The 1,535 spent fuel rods would become exposed to the air and would likely catch fire, with the most-recently added fuel rods igniting first.

The incredible heat generated from that blaze, Gundersen said, could then ignite the older fuel in the cooling pool, causing a massive oxygen-eating radiological fire that could not be extinguished with water.

"So the fear is the newest fuel could begin to burn and then we'd have a conflagration of the whole pool because it would become hotter and hotter. The health consequences of that are beyond where science has ever gone before," Gundersen told CTVNews.ca in an interview from his home in Vermont.

There are a couple of possible outcomes, Gundersen said.

Highly radioactive cesium and strontium isotopes would likely go airborne and "volatilize" -- turning into a vapour that could move with the wind, potentially travelling thousands of kilometres from the source.

The size of those particles would determine whether they remained in Japan, or made their way to the rest of Asia and other continents.

"And here's where there's no science because no one's ever dared to attempt the experiment," Gundersen said. "If it flies far enough it goes around the world, if the particles stay a little bigger, they settle in Japan. Either is awful."

Essentially, he said, Japan is sitting on a ticking time bomb.

And this isn't very reassuring, considering how many similarly flawed plants of the same kind are here in the U.S.:

Gregory Jaczko, chairman of the Nuclear Regulatory Commission, announced Monday he would resign from the five-member commission that oversees US nuclear power plant safety after a tenure in which he wrangled with other members of the commission over the direction of safety regulations.
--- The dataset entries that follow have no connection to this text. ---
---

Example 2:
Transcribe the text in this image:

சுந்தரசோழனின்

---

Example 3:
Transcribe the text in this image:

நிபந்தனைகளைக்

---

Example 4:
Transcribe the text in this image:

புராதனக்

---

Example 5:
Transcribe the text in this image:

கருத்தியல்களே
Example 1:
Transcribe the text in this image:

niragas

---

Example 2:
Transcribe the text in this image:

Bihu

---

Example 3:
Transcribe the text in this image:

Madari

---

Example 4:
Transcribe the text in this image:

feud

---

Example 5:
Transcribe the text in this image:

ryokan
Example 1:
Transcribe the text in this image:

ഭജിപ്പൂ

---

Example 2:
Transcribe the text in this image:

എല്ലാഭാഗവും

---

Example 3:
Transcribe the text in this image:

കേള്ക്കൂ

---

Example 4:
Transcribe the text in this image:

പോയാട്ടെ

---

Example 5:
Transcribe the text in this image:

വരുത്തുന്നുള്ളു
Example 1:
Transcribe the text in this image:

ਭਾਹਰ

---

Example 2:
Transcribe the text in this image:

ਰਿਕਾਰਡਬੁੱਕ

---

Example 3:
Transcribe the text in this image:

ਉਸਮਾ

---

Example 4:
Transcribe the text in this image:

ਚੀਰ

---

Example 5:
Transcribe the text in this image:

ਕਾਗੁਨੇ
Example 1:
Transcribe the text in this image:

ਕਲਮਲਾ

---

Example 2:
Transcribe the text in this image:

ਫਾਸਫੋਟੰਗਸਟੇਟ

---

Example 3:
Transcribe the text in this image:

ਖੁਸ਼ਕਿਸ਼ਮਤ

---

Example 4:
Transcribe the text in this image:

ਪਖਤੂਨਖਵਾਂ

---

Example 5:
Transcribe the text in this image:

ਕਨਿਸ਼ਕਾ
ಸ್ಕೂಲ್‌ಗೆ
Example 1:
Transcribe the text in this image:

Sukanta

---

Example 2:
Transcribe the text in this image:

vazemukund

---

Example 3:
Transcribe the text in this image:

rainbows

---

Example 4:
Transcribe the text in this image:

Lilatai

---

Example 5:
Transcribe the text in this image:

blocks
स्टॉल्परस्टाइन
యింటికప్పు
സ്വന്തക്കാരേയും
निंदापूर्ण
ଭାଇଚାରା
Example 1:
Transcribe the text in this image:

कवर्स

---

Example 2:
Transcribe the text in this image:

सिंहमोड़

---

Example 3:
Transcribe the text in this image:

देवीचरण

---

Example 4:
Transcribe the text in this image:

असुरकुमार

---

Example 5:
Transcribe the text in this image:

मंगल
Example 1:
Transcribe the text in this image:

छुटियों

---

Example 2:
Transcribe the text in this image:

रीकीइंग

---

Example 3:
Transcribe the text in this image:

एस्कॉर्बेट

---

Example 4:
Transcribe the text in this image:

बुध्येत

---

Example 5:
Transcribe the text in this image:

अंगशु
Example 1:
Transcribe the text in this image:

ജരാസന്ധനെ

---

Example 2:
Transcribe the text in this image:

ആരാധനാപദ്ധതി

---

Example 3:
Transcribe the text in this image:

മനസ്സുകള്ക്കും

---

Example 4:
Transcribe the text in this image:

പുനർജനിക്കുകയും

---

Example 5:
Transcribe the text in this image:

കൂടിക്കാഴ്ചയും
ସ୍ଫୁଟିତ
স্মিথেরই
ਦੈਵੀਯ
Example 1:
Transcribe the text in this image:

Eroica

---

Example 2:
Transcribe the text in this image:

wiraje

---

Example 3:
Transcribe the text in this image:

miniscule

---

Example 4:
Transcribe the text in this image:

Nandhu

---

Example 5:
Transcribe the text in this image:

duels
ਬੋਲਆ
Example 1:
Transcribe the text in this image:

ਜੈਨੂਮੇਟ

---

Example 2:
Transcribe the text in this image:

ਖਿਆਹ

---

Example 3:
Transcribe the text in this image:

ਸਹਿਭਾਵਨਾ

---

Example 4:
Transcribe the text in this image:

Mr. Jaczko's chairmanship, which began with tumult three years ago over the NRC's controversial decision to cancel the proposed Yucca Mountain nuclear waste repository – now concludes on the heels of a tumultuous year attempting to implement "lessons learned" from the Fukushima nuclear meltdowns. He announced his resignation amid an ongoing battle over his proposals to tighten safety regulations at US nuclear power plants in the wake of the Japanese disaster.